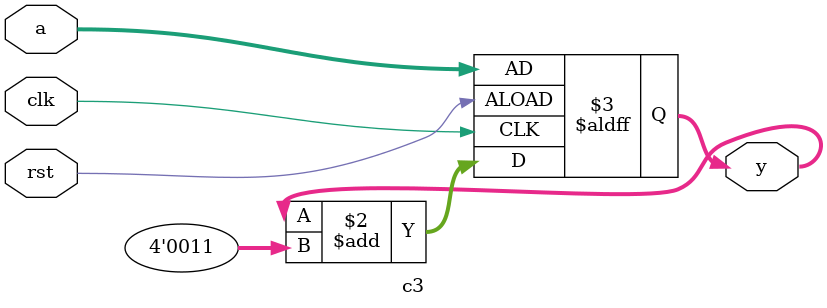
<source format=v>
module c3 (
    input  [3:0] a,
    input  clk,
    input  rst,
    output reg [3:0] y
);

always @(posedge clk or posedge rst) begin
    if (rst)
        y <= a;          // Load initial value
    else
        y <= y + 4'd3;   // Increment by 3 (multiples of 3)
end

endmodule


</source>
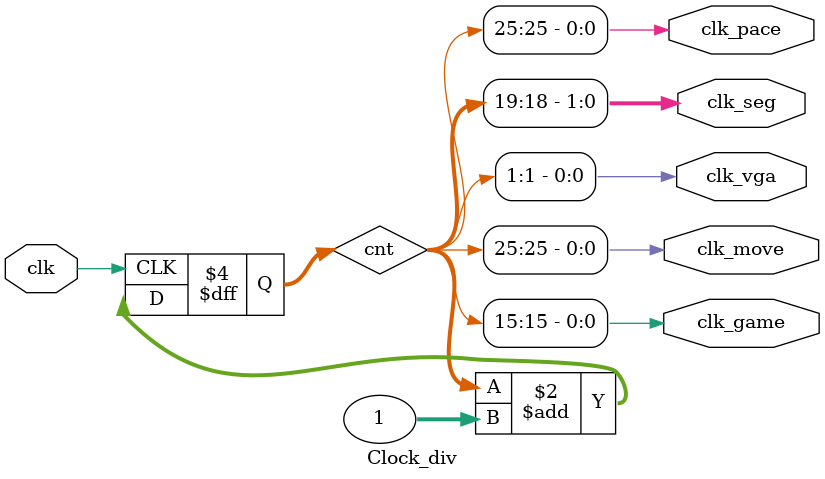
<source format=v>
module Clock_div(clk, clk_pace, clk_game, clk_move, clk_vga, clk_seg);

    input wire clk;
    output wire clk_pace, clk_game, clk_move, clk_vga;
    output wire [1: 0] clk_seg;

    reg [31: 0] cnt = 0;

    always @(posedge clk) begin
        cnt <= cnt + 1;
    end

    assign clk_pace = cnt[25];
    assign clk_game = cnt[15];
    assign clk_move = cnt[25];
    assign clk_vga = cnt[1];
    assign clk_seg = cnt[19: 18];

endmodule

</source>
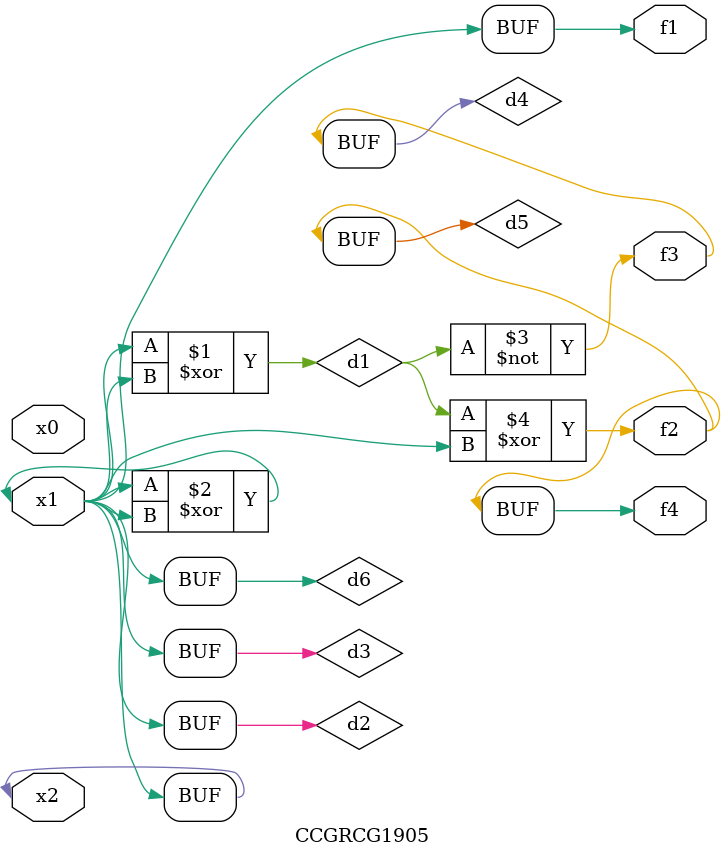
<source format=v>
module CCGRCG1905(
	input x0, x1, x2,
	output f1, f2, f3, f4
);

	wire d1, d2, d3, d4, d5, d6;

	xor (d1, x1, x2);
	buf (d2, x1, x2);
	xor (d3, x1, x2);
	nor (d4, d1);
	xor (d5, d1, d2);
	buf (d6, d2, d3);
	assign f1 = d6;
	assign f2 = d5;
	assign f3 = d4;
	assign f4 = d5;
endmodule

</source>
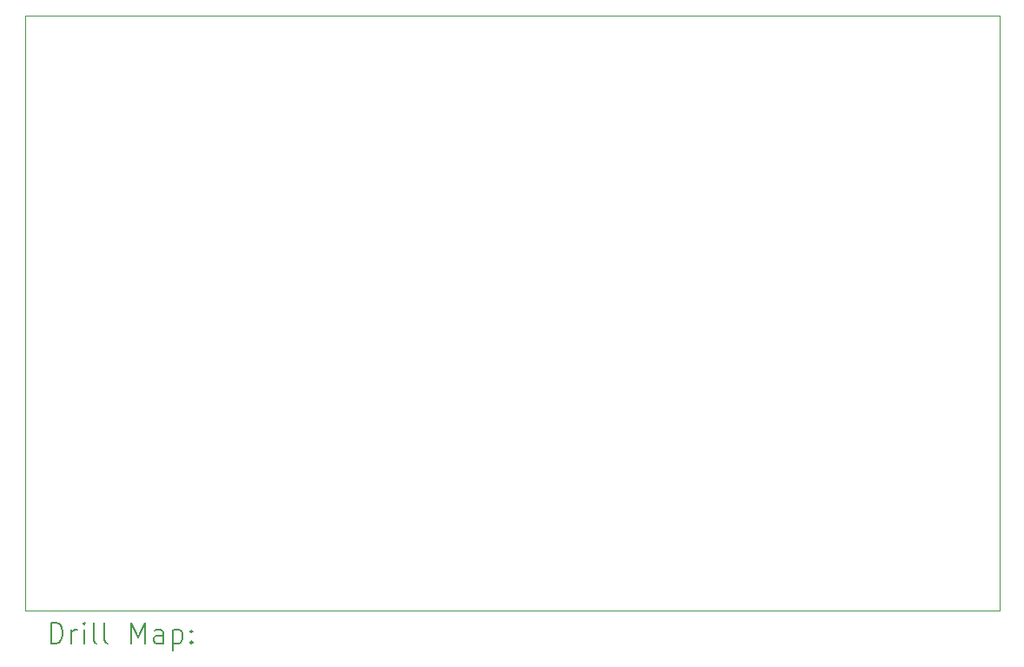
<source format=gbr>
%TF.GenerationSoftware,KiCad,Pcbnew,6.0.11+dfsg-1~bpo11+1*%
%TF.CreationDate,2023-11-07T00:47:49-03:00*%
%TF.ProjectId,controller,636f6e74-726f-46c6-9c65-722e6b696361,rev?*%
%TF.SameCoordinates,Original*%
%TF.FileFunction,Drillmap*%
%TF.FilePolarity,Positive*%
%FSLAX45Y45*%
G04 Gerber Fmt 4.5, Leading zero omitted, Abs format (unit mm)*
G04 Created by KiCad (PCBNEW 6.0.11+dfsg-1~bpo11+1) date 2023-11-07 00:47:49*
%MOMM*%
%LPD*%
G01*
G04 APERTURE LIST*
%ADD10C,0.100000*%
%ADD11C,0.200000*%
G04 APERTURE END LIST*
D10*
X19250000Y-12950000D02*
X19250000Y-7150000D01*
X9750000Y-12950000D02*
X19250000Y-12950000D01*
X9750000Y-7150000D02*
X9750000Y-12950000D01*
X19250000Y-7150000D02*
X9750000Y-7150000D01*
D11*
X10002619Y-13265476D02*
X10002619Y-13065476D01*
X10050238Y-13065476D01*
X10078810Y-13075000D01*
X10097857Y-13094048D01*
X10107381Y-13113095D01*
X10116905Y-13151190D01*
X10116905Y-13179762D01*
X10107381Y-13217857D01*
X10097857Y-13236905D01*
X10078810Y-13255952D01*
X10050238Y-13265476D01*
X10002619Y-13265476D01*
X10202619Y-13265476D02*
X10202619Y-13132143D01*
X10202619Y-13170238D02*
X10212143Y-13151190D01*
X10221667Y-13141667D01*
X10240714Y-13132143D01*
X10259762Y-13132143D01*
X10326429Y-13265476D02*
X10326429Y-13132143D01*
X10326429Y-13065476D02*
X10316905Y-13075000D01*
X10326429Y-13084524D01*
X10335952Y-13075000D01*
X10326429Y-13065476D01*
X10326429Y-13084524D01*
X10450238Y-13265476D02*
X10431190Y-13255952D01*
X10421667Y-13236905D01*
X10421667Y-13065476D01*
X10555000Y-13265476D02*
X10535952Y-13255952D01*
X10526429Y-13236905D01*
X10526429Y-13065476D01*
X10783571Y-13265476D02*
X10783571Y-13065476D01*
X10850238Y-13208333D01*
X10916905Y-13065476D01*
X10916905Y-13265476D01*
X11097857Y-13265476D02*
X11097857Y-13160714D01*
X11088333Y-13141667D01*
X11069286Y-13132143D01*
X11031190Y-13132143D01*
X11012143Y-13141667D01*
X11097857Y-13255952D02*
X11078810Y-13265476D01*
X11031190Y-13265476D01*
X11012143Y-13255952D01*
X11002619Y-13236905D01*
X11002619Y-13217857D01*
X11012143Y-13198809D01*
X11031190Y-13189286D01*
X11078810Y-13189286D01*
X11097857Y-13179762D01*
X11193095Y-13132143D02*
X11193095Y-13332143D01*
X11193095Y-13141667D02*
X11212143Y-13132143D01*
X11250238Y-13132143D01*
X11269286Y-13141667D01*
X11278809Y-13151190D01*
X11288333Y-13170238D01*
X11288333Y-13227381D01*
X11278809Y-13246428D01*
X11269286Y-13255952D01*
X11250238Y-13265476D01*
X11212143Y-13265476D01*
X11193095Y-13255952D01*
X11374048Y-13246428D02*
X11383571Y-13255952D01*
X11374048Y-13265476D01*
X11364524Y-13255952D01*
X11374048Y-13246428D01*
X11374048Y-13265476D01*
X11374048Y-13141667D02*
X11383571Y-13151190D01*
X11374048Y-13160714D01*
X11364524Y-13151190D01*
X11374048Y-13141667D01*
X11374048Y-13160714D01*
M02*

</source>
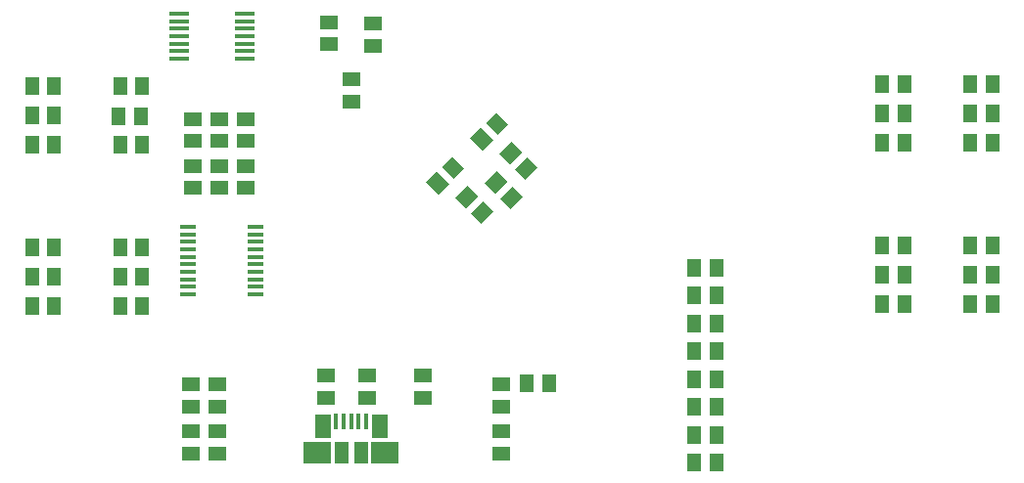
<source format=gbr>
G04 EAGLE Gerber RS-274X export*
G75*
%MOMM*%
%FSLAX34Y34*%
%LPD*%
%INSolderpaste Bottom*%
%IPPOS*%
%AMOC8*
5,1,8,0,0,1.08239X$1,22.5*%
G01*
%ADD10R,1.500000X1.300000*%
%ADD11R,1.473200X0.355600*%
%ADD12R,1.300000X1.500000*%
%ADD13R,1.676400X0.355600*%
%ADD14R,2.375000X1.900000*%
%ADD15R,1.175000X1.900000*%
%ADD16R,1.475000X2.100000*%
%ADD17R,0.450000X1.380000*%


D10*
X298450Y379120D03*
X298450Y398120D03*
X317500Y329590D03*
X317500Y348590D03*
X336550Y396850D03*
X336550Y377850D03*
X180340Y314300D03*
X180340Y295300D03*
X180340Y254660D03*
X180340Y273660D03*
X203200Y314300D03*
X203200Y295300D03*
X203200Y254660D03*
X203200Y273660D03*
X226060Y314300D03*
X226060Y295300D03*
X226060Y254660D03*
X226060Y273660D03*
D11*
X176530Y162520D03*
X176530Y169020D03*
X176530Y175520D03*
X176530Y182020D03*
X176530Y188520D03*
X176530Y195020D03*
X176530Y201520D03*
X176530Y208020D03*
X176530Y214520D03*
X176530Y221020D03*
X234950Y221020D03*
X234950Y214520D03*
X234950Y208020D03*
X234950Y201520D03*
X234950Y195020D03*
X234950Y188520D03*
X234950Y182020D03*
X234950Y175520D03*
X234950Y169020D03*
X234950Y162520D03*
D12*
G36*
X454856Y274949D02*
X445664Y284141D01*
X456270Y294747D01*
X465462Y285555D01*
X454856Y274949D01*
G37*
G36*
X468291Y261513D02*
X459099Y270705D01*
X469705Y281311D01*
X478897Y272119D01*
X468291Y261513D01*
G37*
G36*
X433699Y310955D02*
X442891Y320147D01*
X453497Y309541D01*
X444305Y300349D01*
X433699Y310955D01*
G37*
G36*
X420264Y297519D02*
X429456Y306711D01*
X440062Y296105D01*
X430870Y286913D01*
X420264Y297519D01*
G37*
G36*
X395599Y272855D02*
X404791Y282047D01*
X415397Y271441D01*
X406205Y262249D01*
X395599Y272855D01*
G37*
G36*
X382164Y259419D02*
X391356Y268611D01*
X401962Y258005D01*
X392770Y248813D01*
X382164Y259419D01*
G37*
G36*
X416756Y236849D02*
X407564Y246041D01*
X418170Y256647D01*
X427362Y247455D01*
X416756Y236849D01*
G37*
G36*
X430191Y223413D02*
X420999Y232605D01*
X431605Y243211D01*
X440797Y234019D01*
X430191Y223413D01*
G37*
G36*
X442156Y249549D02*
X432964Y258741D01*
X443570Y269347D01*
X452762Y260155D01*
X442156Y249549D01*
G37*
G36*
X455591Y236113D02*
X446399Y245305D01*
X457005Y255911D01*
X466197Y246719D01*
X455591Y236113D01*
G37*
X633070Y185420D03*
X614070Y185420D03*
X633070Y161290D03*
X614070Y161290D03*
X633070Y137160D03*
X614070Y137160D03*
X633070Y113030D03*
X614070Y113030D03*
X633070Y88900D03*
X614070Y88900D03*
X633070Y64770D03*
X614070Y64770D03*
X633070Y40640D03*
X614070Y40640D03*
X633070Y16510D03*
X614070Y16510D03*
D13*
X168656Y366580D03*
X168656Y373080D03*
X168656Y379580D03*
X168656Y386080D03*
X168656Y392580D03*
X168656Y399080D03*
X168656Y405580D03*
X225044Y405580D03*
X225044Y399080D03*
X225044Y392580D03*
X225044Y386080D03*
X225044Y379580D03*
X225044Y373080D03*
X225044Y366580D03*
D12*
X60300Y317500D03*
X41300Y317500D03*
X60300Y342900D03*
X41300Y342900D03*
X135230Y316230D03*
X116230Y316230D03*
X136500Y342900D03*
X117500Y342900D03*
X60300Y177800D03*
X41300Y177800D03*
X60300Y203200D03*
X41300Y203200D03*
X136500Y177800D03*
X117500Y177800D03*
X136500Y203200D03*
X117500Y203200D03*
X852830Y318770D03*
X871830Y318770D03*
X852830Y344170D03*
X871830Y344170D03*
X776630Y318770D03*
X795630Y318770D03*
X776630Y344170D03*
X795630Y344170D03*
X852830Y179070D03*
X871830Y179070D03*
X852830Y204470D03*
X871830Y204470D03*
X776630Y179070D03*
X795630Y179070D03*
X776630Y204470D03*
X795630Y204470D03*
D10*
X295910Y73050D03*
X295910Y92050D03*
X447040Y84430D03*
X447040Y65430D03*
X447040Y24790D03*
X447040Y43790D03*
D14*
X346625Y25400D03*
D15*
X325875Y25400D03*
D14*
X288375Y25400D03*
D15*
X309125Y25400D03*
D16*
X342125Y48400D03*
D17*
X317500Y52000D03*
X324000Y52000D03*
X311000Y52000D03*
X330500Y52000D03*
X304500Y52000D03*
D16*
X292875Y48400D03*
D10*
X379730Y73050D03*
X379730Y92050D03*
X331470Y73050D03*
X331470Y92050D03*
X179070Y24790D03*
X179070Y43790D03*
X179070Y84430D03*
X179070Y65430D03*
X201930Y24790D03*
X201930Y43790D03*
X201930Y84430D03*
X201930Y65430D03*
D12*
X60300Y292100D03*
X41300Y292100D03*
X136500Y292100D03*
X117500Y292100D03*
X60300Y152400D03*
X41300Y152400D03*
X136500Y152400D03*
X117500Y152400D03*
X852830Y293370D03*
X871830Y293370D03*
X776630Y293370D03*
X795630Y293370D03*
X852830Y153670D03*
X871830Y153670D03*
X776630Y153670D03*
X795630Y153670D03*
X488290Y85090D03*
X469290Y85090D03*
M02*

</source>
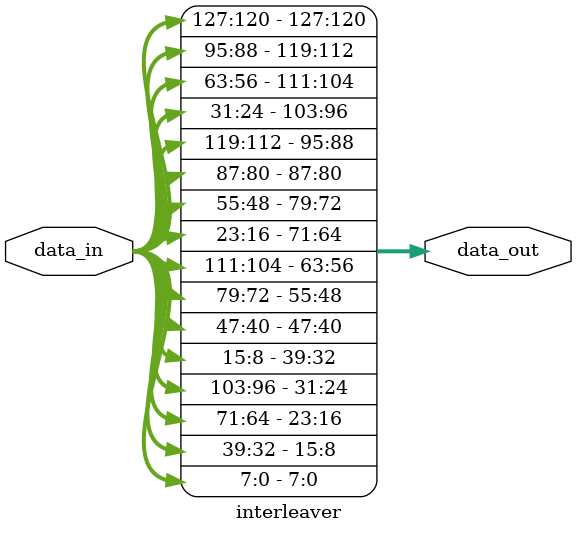
<source format=sv>
module interleaver #(parameter DW=8, ROWS=4, COLS=4) (
    input [ROWS*COLS*DW-1:0] data_in,
    output [ROWS*COLS*DW-1:0] data_out
);
    generate
        for(genvar r=0; r<ROWS; r=r+1) begin: row_gen  // 添加命名的generate块
            for(genvar c=0; c<COLS; c=c+1) begin: col_gen
                assign data_out[(c*ROWS + r)*DW +: DW] = 
                       data_in[(r*COLS + c)*DW +: DW];
            end
        end
    endgenerate
endmodule
</source>
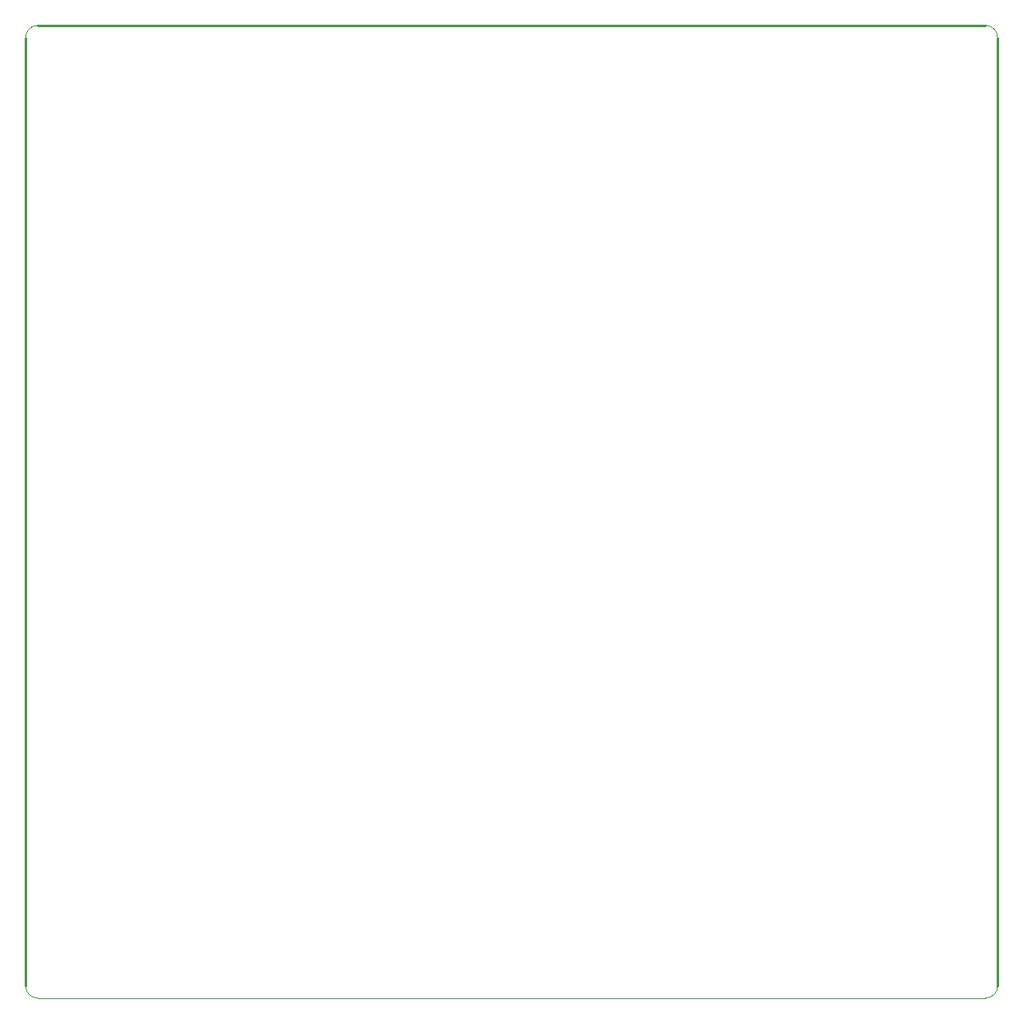
<source format=gm1>
G04*
G04 #@! TF.GenerationSoftware,Altium Limited,Altium Designer,21.6.4 (81)*
G04*
G04 Layer_Color=16711935*
%FSLAX25Y25*%
%MOIN*%
G70*
G04*
G04 #@! TF.SameCoordinates,85F88870-6580-45CF-999F-45165BC928DD*
G04*
G04*
G04 #@! TF.FilePolarity,Positive*
G04*
G01*
G75*
%ADD10C,0.00394*%
%ADD15C,0.01000*%
D10*
Y5000D02*
G03*
X5000Y0I5000J0D01*
G01*
Y393701D02*
G03*
X0Y388701I0J-5000D01*
G01*
X393701D02*
G03*
X388701Y393701I-5000J0D01*
G01*
Y0D02*
G03*
X393701Y5000I0J5000D01*
G01*
X5000Y0D02*
X388701D01*
D15*
X0Y5000D02*
Y388701D01*
X5000Y393701D02*
X388701D01*
X393701Y5000D02*
Y388701D01*
M02*

</source>
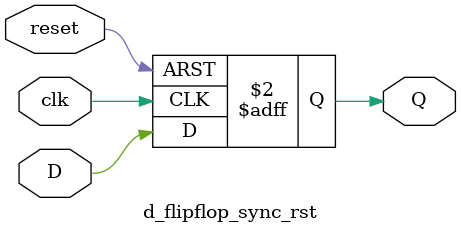
<source format=v>
module d_flipflop_sync_rst(
    input       D,
    output  reg Q,
    input       clk,
    input       reset);

always@(posedge clk, posedge reset)
begin
    if(reset)
        Q <= 1'd0;
    else
        Q <= D;     
end
endmodule
</source>
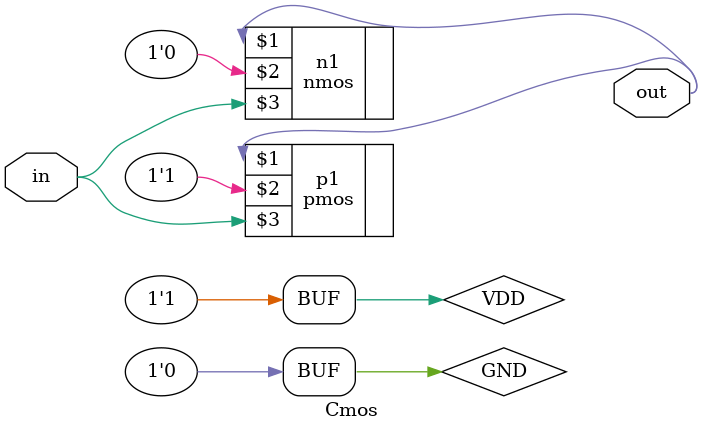
<source format=v>
module Cmos( input in,
 output out);
 supply1 VDD;
 supply0 GND;
 
 pmos p1(out,VDD,in); //drain,source,gate
 nmos n1(out,GND,in); //drain,source,gate
 endmodule
</source>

==============================

• What needs to be done
The lines above, starting at the one with "X234950Y188520D03*" and ending at the one with "X633070Y137160D03*", are the only ones to return, exactly as written.

• Answer box
X234950Y188520D03*
X234950Y182020D03*
X234950Y175520D03*
X234950Y169020D03*
X234950Y162520D03*
D12*
G36*
X454856Y274949D02*
X445664Y284141D01*
X456270Y294747D01*
X465462Y285555D01*
X454856Y274949D01*
G37*
G36*
X468291Y261513D02*
X459099Y270705D01*
X469705Y281311D01*
X478897Y272119D01*
X468291Y261513D01*
G37*
G36*
X433699Y310955D02*
X442891Y320147D01*
X453497Y309541D01*
X444305Y300349D01*
X433699Y310955D01*
G37*
G36*
X420264Y297519D02*
X429456Y306711D01*
X440062Y296105D01*
X430870Y286913D01*
X420264Y297519D01*
G37*
G36*
X395599Y272855D02*
X404791Y282047D01*
X415397Y271441D01*
X406205Y262249D01*
X395599Y272855D01*
G37*
G36*
X382164Y259419D02*
X391356Y268611D01*
X401962Y258005D01*
X392770Y248813D01*
X382164Y259419D01*
G37*
G36*
X416756Y236849D02*
X407564Y246041D01*
X418170Y256647D01*
X427362Y247455D01*
X416756Y236849D01*
G37*
G36*
X430191Y223413D02*
X420999Y232605D01*
X431605Y243211D01*
X440797Y234019D01*
X430191Y223413D01*
G37*
G36*
X442156Y249549D02*
X432964Y258741D01*
X443570Y269347D01*
X452762Y260155D01*
X442156Y249549D01*
G37*
G36*
X455591Y236113D02*
X446399Y245305D01*
X457005Y255911D01*
X466197Y246719D01*
X455591Y236113D01*
G37*
X633070Y185420D03*
X614070Y185420D03*
X633070Y161290D03*
X614070Y161290D03*
X633070Y137160D03*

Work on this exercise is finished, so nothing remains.